| TAREFAS A REALIZAR |
A: Indique se cada afirmação abaixo está de acordo com o trecho, respondendo sim ou não e citando as palavras do trecho que decidem a questão. (i) O pai de quem escreve providenciou a documentação para a aposentadoria de uma senhora. (ii) A família do menino salvo agradeceu à família do sargento. (iii) A senhora se aposentará ao completar 60 anos.
B: Segundo o trecho, qual nome o zoológico de Brasília recebeu em homenagem ao sargento?

═════ TRECHO

Em homenagem a ele, o zoológio de Brasília tem seu nome: Silvio Delmar Hollenbach.
Há algum tempo atrás, entrevistaram o filho deste sargento, e ele disse que a maior mágoa dele e da mãe era que nunca a família do menino salvo pelo seu pai os procurou para dizer obrigado. E o já rapaz dizia:
eles acharam que a gente ia pedir alguma coisa pra eles? meu pai morreu pra salvar o filho deles e eles nem ligaram.Tem resposta pra isso? Pode haver consolo para a dor da ingratidão? Pode-se até dizer que a família do garoto salvo estivesse constrangida com o ocorrido e sem saber o que fazer, mas nenhum constrangimento, ou qualquer tipo de sentimento, podia ser maior que o fato de que aquele garoto tinha perdido o pai.
Nem sei porque me lembrei dessa história hoje. Talvez porque o mundo ande tão individualista, com tanta gente tão egocentrada e sem tempo de olhar para outro local a não ser o próprio umbigo, que lembrar disso faz com que eu não me esqueça de que nunca devemos deixar de ter consideração ou mesmo pena pelos outros.
Aliás, o sentimento pena anda tão deturpado, e todo mundo quer tanto ser fodão, que não se pode mais sentir pena de alguém, como se isso fosse um crime. E como se receber a pena e a compaixão de outrem fosse uma ofensa. Pena sempre foi um sentimento ligado a outros sentimentos nobres. É a pena que muitas vezes nos faz estender a mão para alguém, e este gesto de compaixão, seja ele simbólico ou concreto, pode mudar a vida, tanto a de quem sente pena quanto de quem a recebe. Tenho certeza de que minhas amigas próximas sentiram muita pena de mim, por tanto sofrimento quando me separei, e por conta disso me apoiaram, não me deixaram sozinha e se desdobraram para arrancar de mim um sorriso que fosse. Não tenho dúvidas de que a pena delas me salvou.
Meus pais morrem de pena de uma senhora que passou a vida toda fazendo faxina na casa de conhecidos deles, sem ter tido carteira assinada. Para ela, ela jamais teria direito à aposentadoria. Graças a essa pena sentida, meu pai foi atrás, se informou, levantou a documentação necessária, pagou alguma taxa que precisasse ser paga, e no fim do ano, quando ela completar 65 anos, vai se aposentar e ter uma pensãozinha que a permitirá ao menos não morrer de fome na velhice.
Qualquer sentimento que te leva a olhar para o lado e te faz empreender tempo e energia com outra pessoa, sem nenhum ganho com isso a não ser o fato de saber que ajudou alguém, não pode ser menosprezado.
No dia em que as pessoas pararem de ter pena uma das outras, aí sim, neste dia, a humanidade não terá mais salvação.

══════════
═════ MATERIAL FORNECIDO

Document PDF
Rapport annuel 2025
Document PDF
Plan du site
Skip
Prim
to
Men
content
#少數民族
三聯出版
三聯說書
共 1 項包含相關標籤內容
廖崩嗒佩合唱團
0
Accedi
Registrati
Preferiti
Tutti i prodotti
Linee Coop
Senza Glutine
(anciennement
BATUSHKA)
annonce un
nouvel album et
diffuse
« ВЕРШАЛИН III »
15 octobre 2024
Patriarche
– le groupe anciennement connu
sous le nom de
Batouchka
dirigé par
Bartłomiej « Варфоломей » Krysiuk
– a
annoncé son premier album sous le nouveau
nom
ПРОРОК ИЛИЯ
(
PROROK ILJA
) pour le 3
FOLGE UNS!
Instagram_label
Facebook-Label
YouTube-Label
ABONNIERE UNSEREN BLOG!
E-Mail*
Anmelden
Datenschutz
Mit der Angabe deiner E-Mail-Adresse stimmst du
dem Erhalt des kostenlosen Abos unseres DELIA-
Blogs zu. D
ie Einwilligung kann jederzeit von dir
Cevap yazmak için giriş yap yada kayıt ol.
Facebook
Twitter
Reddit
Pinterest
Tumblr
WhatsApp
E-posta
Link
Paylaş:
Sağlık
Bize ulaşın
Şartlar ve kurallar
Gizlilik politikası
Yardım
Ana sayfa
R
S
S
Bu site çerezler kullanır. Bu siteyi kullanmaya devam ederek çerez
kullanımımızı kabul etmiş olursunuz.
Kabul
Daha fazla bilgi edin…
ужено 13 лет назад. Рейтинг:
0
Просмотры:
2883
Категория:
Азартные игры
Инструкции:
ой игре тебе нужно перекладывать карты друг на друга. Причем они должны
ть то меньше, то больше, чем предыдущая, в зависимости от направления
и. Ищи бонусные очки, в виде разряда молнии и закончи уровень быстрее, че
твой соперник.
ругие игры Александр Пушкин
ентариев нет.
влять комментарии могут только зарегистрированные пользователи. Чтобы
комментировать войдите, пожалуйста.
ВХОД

══════════

| RESPOSTAS DOS EXERCÍCIOS |
A:
(i) Sim: "meu pai foi atrás, se informou, levantou a documentação necessária".
(ii) Não: "nunca a família do menino salvo pelo seu pai os procurou para dizer obrigado".
(iii) Não: "quando ela completar 65 anos, vai se aposentar".

B: Silvio Delmar Hollenbach.